Y lo hizo, al contrario que otros entrenadores que esperan hasta el último momento, con tiempo más que de sobra para permitir a los tres que buscaran un mejor futuro como profesionales, algo que impide que ninguno tenga nada que decir al respecto. Y es que, lógicamente, los tres descartes no eran ni mucho menos un capricho del entrenador sino más bien dos lastres históricos de la plantilla sumados al hombre franquicia del antiguo técnico, cuyas técnicas han caducado en Sevilla. Pero ahí no quedó la cosa, porque Álvarez; discutido o no su arranque de la temporada, estableció otro baremo de jugadores con los que contaría si no había otro remedio, pero cuya salida definitiva o temporal sería todo un alivio para el grupo. Fueron los casos de Crespo, David Prieto, Lolo o Marc Valiente, cuya presencia entre los profesionales de la entidad era un problema para el técnico marchenero. Todos ellos acabaron encontrando destino, porque aunque hablemos de jugadores limitados y que aquí conocemos bien, siempre será mejor recibido en otro club un descarte del Sevilla que uno del Sevilla Atlético, por poner un respetuoso ejemplo.
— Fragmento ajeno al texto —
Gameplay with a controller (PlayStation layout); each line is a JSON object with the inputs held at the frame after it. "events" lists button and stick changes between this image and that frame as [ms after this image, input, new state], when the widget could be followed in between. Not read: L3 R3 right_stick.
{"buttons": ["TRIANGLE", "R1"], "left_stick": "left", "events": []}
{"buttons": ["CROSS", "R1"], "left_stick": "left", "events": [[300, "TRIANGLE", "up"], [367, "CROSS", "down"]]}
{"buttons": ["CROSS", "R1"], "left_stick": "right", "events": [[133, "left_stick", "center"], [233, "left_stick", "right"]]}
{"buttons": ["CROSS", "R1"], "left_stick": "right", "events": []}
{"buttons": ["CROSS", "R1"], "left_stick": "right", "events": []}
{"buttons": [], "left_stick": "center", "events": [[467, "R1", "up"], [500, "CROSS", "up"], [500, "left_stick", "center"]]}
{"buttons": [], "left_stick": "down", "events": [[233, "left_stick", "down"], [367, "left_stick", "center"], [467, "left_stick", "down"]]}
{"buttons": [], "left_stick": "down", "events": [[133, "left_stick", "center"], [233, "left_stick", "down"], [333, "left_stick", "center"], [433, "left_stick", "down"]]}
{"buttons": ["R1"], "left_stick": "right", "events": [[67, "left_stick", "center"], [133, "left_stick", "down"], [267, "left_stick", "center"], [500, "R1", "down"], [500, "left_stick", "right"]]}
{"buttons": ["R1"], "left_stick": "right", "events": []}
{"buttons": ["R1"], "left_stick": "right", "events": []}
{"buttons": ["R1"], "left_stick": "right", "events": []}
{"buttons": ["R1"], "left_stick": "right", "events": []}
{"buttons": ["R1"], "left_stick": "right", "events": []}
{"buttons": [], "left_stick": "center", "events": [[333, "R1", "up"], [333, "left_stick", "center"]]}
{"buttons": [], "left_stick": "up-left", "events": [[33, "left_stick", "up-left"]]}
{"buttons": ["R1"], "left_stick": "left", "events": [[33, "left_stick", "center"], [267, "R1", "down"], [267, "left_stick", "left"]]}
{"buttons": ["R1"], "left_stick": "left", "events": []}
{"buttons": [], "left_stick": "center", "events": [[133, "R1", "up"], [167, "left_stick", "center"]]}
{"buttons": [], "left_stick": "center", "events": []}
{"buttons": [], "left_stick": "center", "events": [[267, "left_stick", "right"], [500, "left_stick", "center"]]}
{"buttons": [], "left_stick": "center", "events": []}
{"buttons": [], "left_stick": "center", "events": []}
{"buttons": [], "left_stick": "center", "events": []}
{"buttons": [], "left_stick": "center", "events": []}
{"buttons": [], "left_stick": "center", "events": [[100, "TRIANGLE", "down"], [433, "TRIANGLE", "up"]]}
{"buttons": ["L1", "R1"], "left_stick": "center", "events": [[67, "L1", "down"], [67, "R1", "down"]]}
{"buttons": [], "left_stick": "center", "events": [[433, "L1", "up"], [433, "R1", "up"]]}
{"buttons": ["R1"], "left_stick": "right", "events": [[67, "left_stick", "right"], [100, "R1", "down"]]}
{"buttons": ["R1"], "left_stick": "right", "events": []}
Incluso, dada la rápida planificación de descartados, a Álvarez le ha dado tiempo de valorar, una vez que se ha jugado con balas de verdad, qué futbolistas estaban capacitados y cuales no para defender el escudo sevillista, en lo que constituía ya un filtrado con poco margen de error. Y claro, cuanto más fuerte se barre más suciedad se recoge, por lo que Ndri Romaric acabó cayendo en esa última cuba de escombros que se dirigía a las afueras de Nervión. Ya lo dejó claro el del banquillo cuando no lo citó ni para la vuelta de la Champions ni para el debut liguero, dando un mensaje inequívoco al presidente de que sobraba otra taquilla en el vestuario. Así las cosas, el Zaragoza se erigió como salvador en las últimas horas del plazo de fichajes, en lo que no tardó en convertirse en una de las operaciones más ilusionantes del verano para los sevillistas. El eterno arrepentido marchaba con dirección a Zaragoza y a gastos pagados aunque sin opción de compra. Gran disgusto el que me llevé sobre la bocina cuando se confirmaba la ruptura de las negociaciones, porque ya ha tenido que ser grande el agravio económico para no compensarse con la mejora deportiva que suponía la operación.
Lo que hay no es para ganar la liga, pero al menos lo que no hay es lo que no tenía que estar desde hace ya tiempo. El club ha perdido bastante dinero este verano dejando salir a varios jugadores a coste cero, pero no olvidemos que lo que ha llegado ha sido aún más barato de lo que se ha tenido que ir por obligación. Habrá que ver ahora si Antonio Álvarez es capaz de sacarle partido a los jugadores en los que sí cree, porque sólo Romaric tiene asiento fijo en la grada de preferencia. Al menos, de momento.